In 1842 Holy Trinity came under the jurisdiction of the newly‐established Diocese of Gibraltar; five years later, the Rev. Henry Francis Lyte, author of the world‐famous hymns Abide with Me and Praise, my soul, the King of Heaven, fell ill, died in Nice and was buried in the churchyard.
Nice reverted to France under the terms of a plebiscite in 1860. The foundation stone of the present church was laid on January 2nd, 1860, in the presence of various local dignitaries.

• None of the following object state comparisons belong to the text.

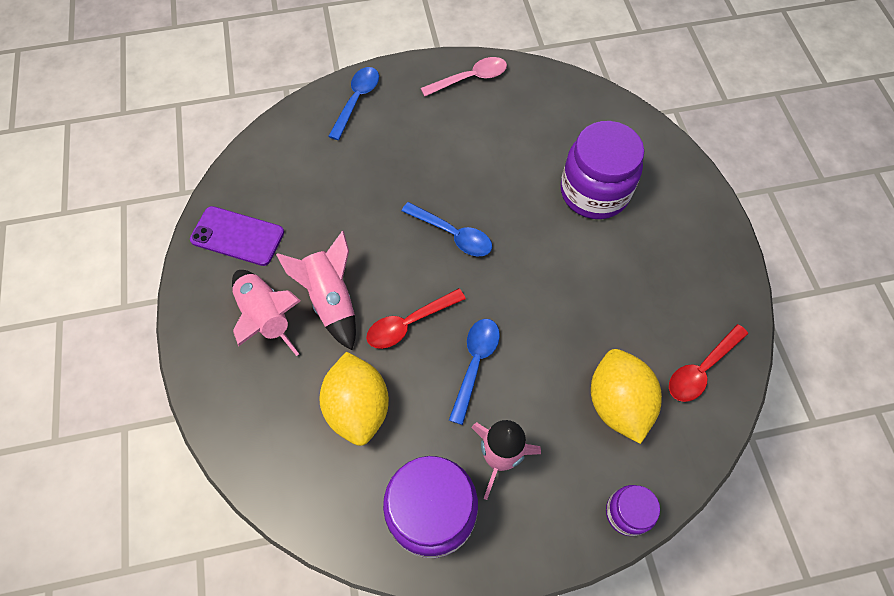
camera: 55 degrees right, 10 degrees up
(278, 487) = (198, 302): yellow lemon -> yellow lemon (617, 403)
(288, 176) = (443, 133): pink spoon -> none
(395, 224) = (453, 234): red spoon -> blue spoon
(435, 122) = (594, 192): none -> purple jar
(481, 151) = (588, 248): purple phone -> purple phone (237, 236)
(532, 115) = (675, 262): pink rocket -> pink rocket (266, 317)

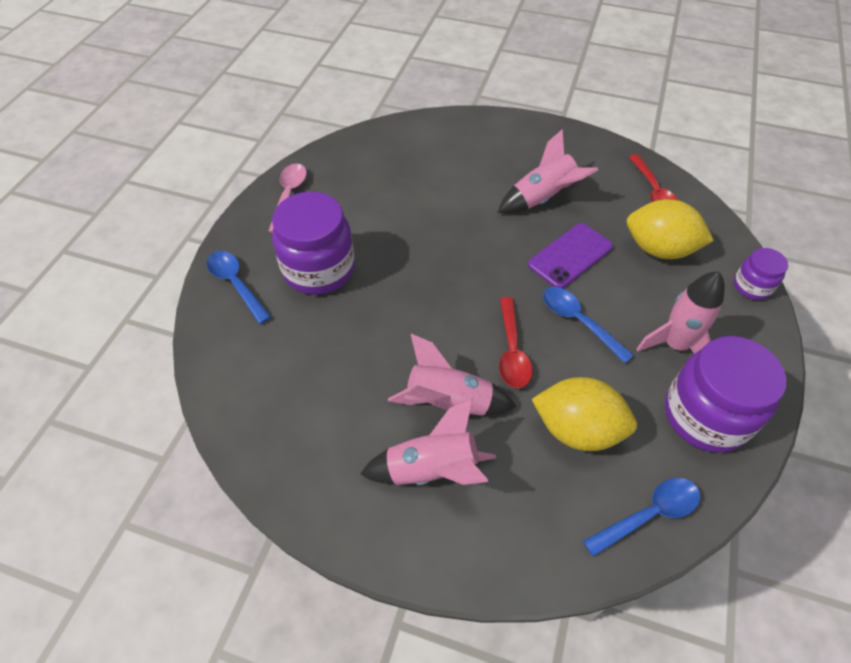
camera: 60 degrees left, 10 degrees down
(237, 236) = (314, 457): purple phone -> purple phone (570, 256)
(453, 234) = (441, 279): blue spoon -> blue spoon (649, 514)
(594, 192) = (465, 175): purple jar -> purple jar (319, 269)
(612, 270) = (542, 198): none -> pink rocket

Permission to build had come from Turin in 1859.
In neo‐gothic style, the new church was then still in the countryside, although the arrival of the railway in Nice at the same time meant that it soon became a quartier, where the English built villas and bought apartments; it was called, for some decades, Newborough.
The apse of the church was not completed until 1913 and the east windows were installed after the First World War in 1929. Made in Chartres, they are a fine example of early 20th century French ecclesiastical art.
The exterior of the church, its stained glass windows and the adjacent cemetery were renovated in 2011‐2012 and were re‐hallowed by the Bishop of Gibraltar, the Rt. Rev. Geoffrey Rowell on the occasion of the 150th anniversary on June 3rd, 2012. The restored church bell now rings out again before the Eucharist on Sundays. For almost 200 years, Holy Trinity has contributed to the spiritual, cultural and social life of the city of Nice and looks forward to continuing to do so.